Tuna: Instruction Tuning using Feedback from Large Language Models
Paper: https://arxiv.org/abs/2310.13385
Code: https://github.com/microsoft/LMOps
Tuna elevates instruction tuning by utilizing feedback from advanced Large Language Models to refine open-source models like LLaMA. Through probabilistic and contextual ranking, it intelligently improves response quality, surpassing strong baselines across various benchmarks. This innovation paves the way for better alignment of model behaviors with human preferences.
Flash-Decoding for Long Context Inference
Link: https://pytorch.org/blog/flash-decoding/
Flash-decoding significantly accelerates attention during inference in Large Language Models, enabling up to 8x faster generation for very long sequences. By loading keys and values in parallel swiftly, then separately rescaling and combining the results, Flash-decoding maintains correct attention outputs. This method is particularly beneficial for LLMs dealing with long contexts, offering a more efficient way to handle attention and inference, which is crucial for various emerging use cases of LLMs like summarization, question answering, and code auto-completion
Google Introduces Generative AI in Search
Blog: https://blog.google/products/search/google-search-generative-ai-october-update/
Google is leveraging generative AI inside Search to "spark" creativity. There are times when we are looking for a specific image. However, finding such an image is easier said than done. In those scenarios, SGE, Google's Gen-AI-powered search, can help you brainstorm ideas for this and more.

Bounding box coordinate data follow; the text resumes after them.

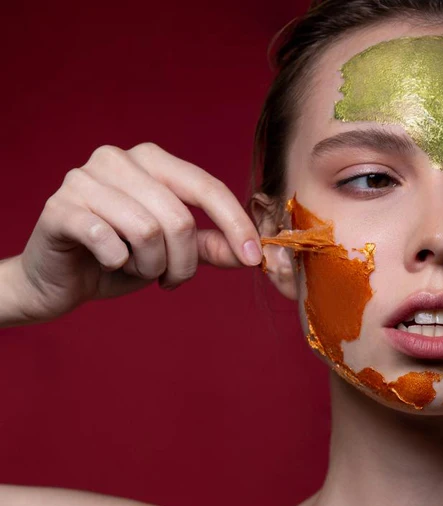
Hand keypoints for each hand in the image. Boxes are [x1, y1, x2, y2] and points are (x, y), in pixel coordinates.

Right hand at [8, 143, 261, 323]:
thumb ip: (211, 246)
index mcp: (152, 160)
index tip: (254, 258)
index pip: (206, 186)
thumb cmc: (120, 258)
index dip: (235, 224)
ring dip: (150, 266)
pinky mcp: (58, 207)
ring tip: (137, 269)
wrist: (58, 279)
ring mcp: (84, 179)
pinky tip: (109, 262)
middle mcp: (118, 159)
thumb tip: (253, 252)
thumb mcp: (173, 252)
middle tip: (170, 279)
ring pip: (147, 231)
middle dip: (183, 262)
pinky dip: (117, 262)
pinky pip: (107, 239)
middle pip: (179, 217)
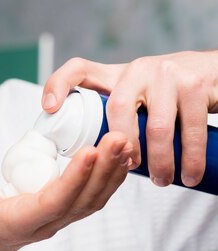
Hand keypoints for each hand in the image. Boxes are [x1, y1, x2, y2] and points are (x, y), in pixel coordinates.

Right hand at [0, 132, 132, 250]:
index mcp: (17, 221)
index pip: (51, 202)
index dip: (71, 179)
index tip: (89, 151)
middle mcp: (45, 224)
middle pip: (82, 200)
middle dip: (103, 170)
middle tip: (119, 136)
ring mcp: (58, 220)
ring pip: (94, 200)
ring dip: (113, 172)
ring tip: (127, 140)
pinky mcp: (64, 210)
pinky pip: (93, 196)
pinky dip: (110, 177)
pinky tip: (120, 154)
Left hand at [42, 51, 217, 186]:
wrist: (214, 72)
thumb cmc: (166, 95)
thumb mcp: (134, 96)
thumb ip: (111, 115)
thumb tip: (85, 155)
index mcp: (114, 76)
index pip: (78, 69)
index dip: (58, 84)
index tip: (49, 108)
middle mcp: (137, 70)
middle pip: (118, 110)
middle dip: (122, 149)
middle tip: (130, 169)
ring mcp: (167, 74)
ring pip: (156, 128)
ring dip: (160, 162)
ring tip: (162, 180)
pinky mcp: (195, 83)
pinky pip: (189, 129)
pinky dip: (191, 158)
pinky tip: (189, 175)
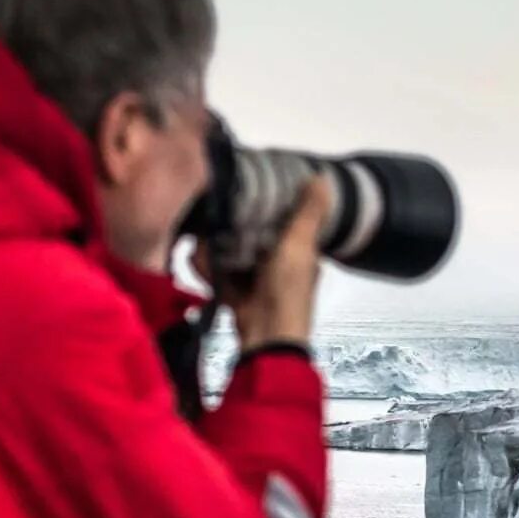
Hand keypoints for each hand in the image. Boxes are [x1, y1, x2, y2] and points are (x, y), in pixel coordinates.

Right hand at [195, 177, 329, 353]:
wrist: (266, 339)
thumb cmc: (286, 291)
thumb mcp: (299, 247)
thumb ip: (307, 214)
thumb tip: (321, 178)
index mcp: (299, 252)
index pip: (281, 221)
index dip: (264, 205)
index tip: (241, 189)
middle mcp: (278, 264)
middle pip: (250, 235)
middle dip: (229, 226)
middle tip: (210, 215)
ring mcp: (256, 280)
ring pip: (230, 253)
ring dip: (213, 247)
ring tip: (200, 242)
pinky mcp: (236, 293)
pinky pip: (219, 274)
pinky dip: (207, 268)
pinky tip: (197, 258)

Check out the blog for more details.
State of AI 2023
Link: https://www.stateof.ai/
The State of AI Report 2023 unveils key AI developments across research, industry, politics, and safety, with a spotlight on GPT-4's supremacy, the rise in compute resources, and a booming investment in generative AI startups. Amid growing global discourse on AI safety and challenges in model evaluation, the report underscores the critical juncture of AI's evolving landscape. This is a must-read and a fantastic piece of work.
DreamCraft3D: Hierarchical 3D Generation
Project Page (Paper, Code, and Demo): https://mrtornado24.github.io/DreamCraft3D/
DreamCraft3D employs a 2D reference image for generating coherent 3D objects, addressing geometry and texture fidelity issues. Using unique distillation techniques and a personalized diffusion model called Dreambooth, it achieves a beneficial optimization between geometry and texture, enhancing 3D content generation.